Le 1er octobre 1955, lors du 42ième salon de l'automobile, Citroën présente aux journalistes du monde entier une voiture totalement hors du commun.

Le 6 octobre, la DS 19 fait sa première apparition publique sous la verrière du Grand Palais à Paris.

Une véritable révolution de l'automobile s'opère sous les yeux des visiteurs du salon de l'automobile de Paris : la Citroën DS.

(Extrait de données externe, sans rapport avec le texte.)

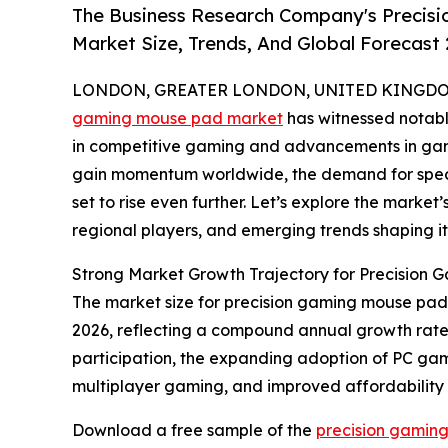
The Business Research Company's Precis
Market Size, Trends, And Global Forecast
LONDON, GREATER LONDON, UNITED KINGDOM, 
gaming mouse pad market
has witnessed notable
in competitive gaming and advancements in gam
gain momentum worldwide, the demand for specia
set to rise even further. Let’s explore the market’
regional players, and emerging trends shaping it
Strong Market Growth Trajectory for Precision
The market size for precision gaming mouse pads e
2026, reflecting a compound annual growth rate (
participation, the expanding adoption of PC ga
multiplayer gaming, and improved affordability 
Download a free sample of the
precision gamin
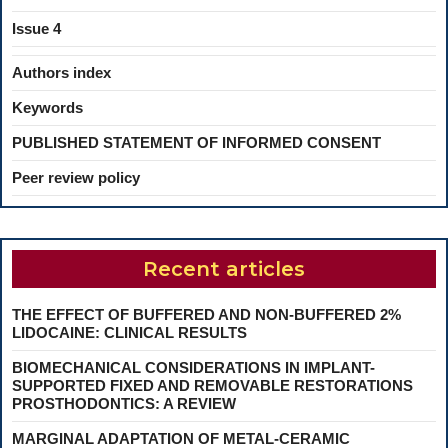
Issue 4
Authors index
Keywords
PUBLISHED STATEMENT OF INFORMED CONSENT
Peer review policy
Recent articles
THE EFFECT OF BUFFERED AND NON-BUFFERED 2%
LIDOCAINE: CLINICAL RESULTS
BIOMECHANICAL CONSIDERATIONS IN IMPLANT-
SUPPORTED FIXED AND REMOVABLE RESTORATIONS
PROSTHODONTICS: A REVIEW
MARGINAL ADAPTATION OF METAL-CERAMIC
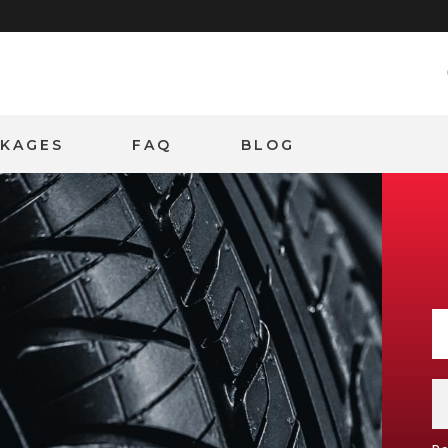
CKAGES
FAQ
BLOG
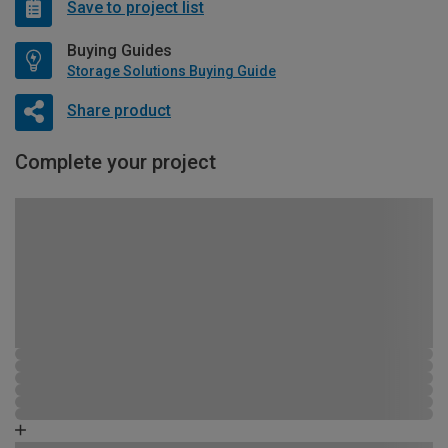
Save to project list
Buying Guides
Storage Solutions Buying Guide
Share product
Complete your project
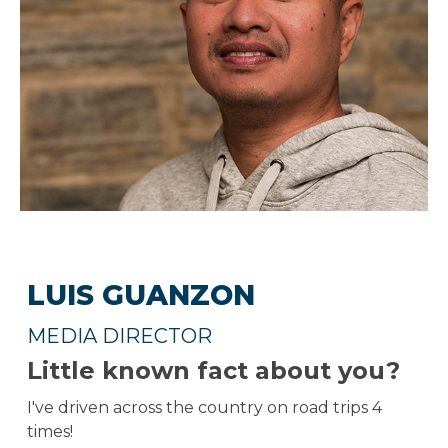
LUIS GUANZON
MEDIA DIRECTOR
Little known fact about you?
I've driven across the country on road trips 4
times!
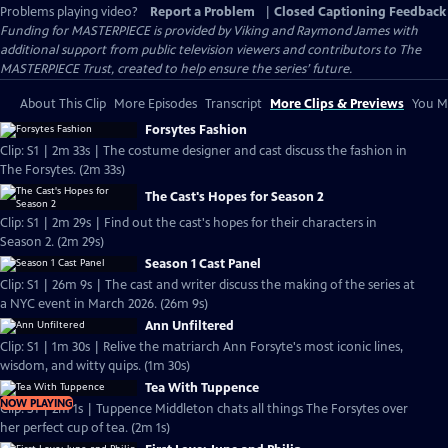
Problems playing video?
Report a Problem
|
Closed Captioning Feedback
Funding for MASTERPIECE is provided by Viking and Raymond James with
additional support from public television viewers and contributors to The
MASTERPIECE Trust, created to help ensure the series’ future.
About This Clip
More Episodes
Transcript
More Clips & Previews
You Mi
Forsytes Fashion
Clip: S1 | 2m 33s | The costume designer and cast discuss the fashion in
The Forsytes. (2m 33s)
The Cast's Hopes for Season 2
Clip: S1 | 2m 29s | Find out the cast's hopes for their characters in
Season 2. (2m 29s)
Season 1 Cast Panel
Clip: S1 | 26m 9s | The cast and writer discuss the making of the series at
a NYC event in March 2026. (26m 9s)
Ann Unfiltered
Clip: S1 | 1m 30s | Relive the matriarch Ann Forsyte's most iconic lines,
wisdom, and witty quips. (1m 30s)
Tea With Tuppence
NOW PLAYING
Clip: S1 | 2m 1s | Tuppence Middleton chats all things The Forsytes over
her perfect cup of tea. (2m 1s)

Dessinée par Flaminio Bertoni dans un souci d'aérodynamisme, son design rompt radicalement avec la Traction qu'elle remplace. Mais les innovations technologiques sont également impressionnantes : suspension hydraulique, freins à disques, direction assistée...

Trois Citroën DS seront présentées au salon de Paris 55, une verte à toit beige, une aubergine à toit beige et enfin une troisième champagne à toit aubergine présentée dans une corbeille pivotante.

Les commandes affluent : 749 les 45 premières minutes, 12 000 à la fin de la première journée, 80 000 voitures vendues à la fin du salon.

 

Le Général de Gaulle a également participé au succès de la DS en la choisissant comme voiture officielle de la présidence. Elle a ainsi descendu plusieurs fois les Champs-Elysées ce qui lui a assuré une formidable publicité.

Le mythe s'amplifiera grâce à son rôle protecteur lors de l'attentat du Petit-Clamart.

La DS au cinéma

On se souvient de son décollage dans « Fantomas se déchaîne » (1965), de son explosion dans les « Tontons Flingueurs » (1963) ou du modèle de police coupé en deux dans « Le Cerveau » (1969). De nos jours encore, elle est en tête d’affiche comme dans la série « The Mentalist ».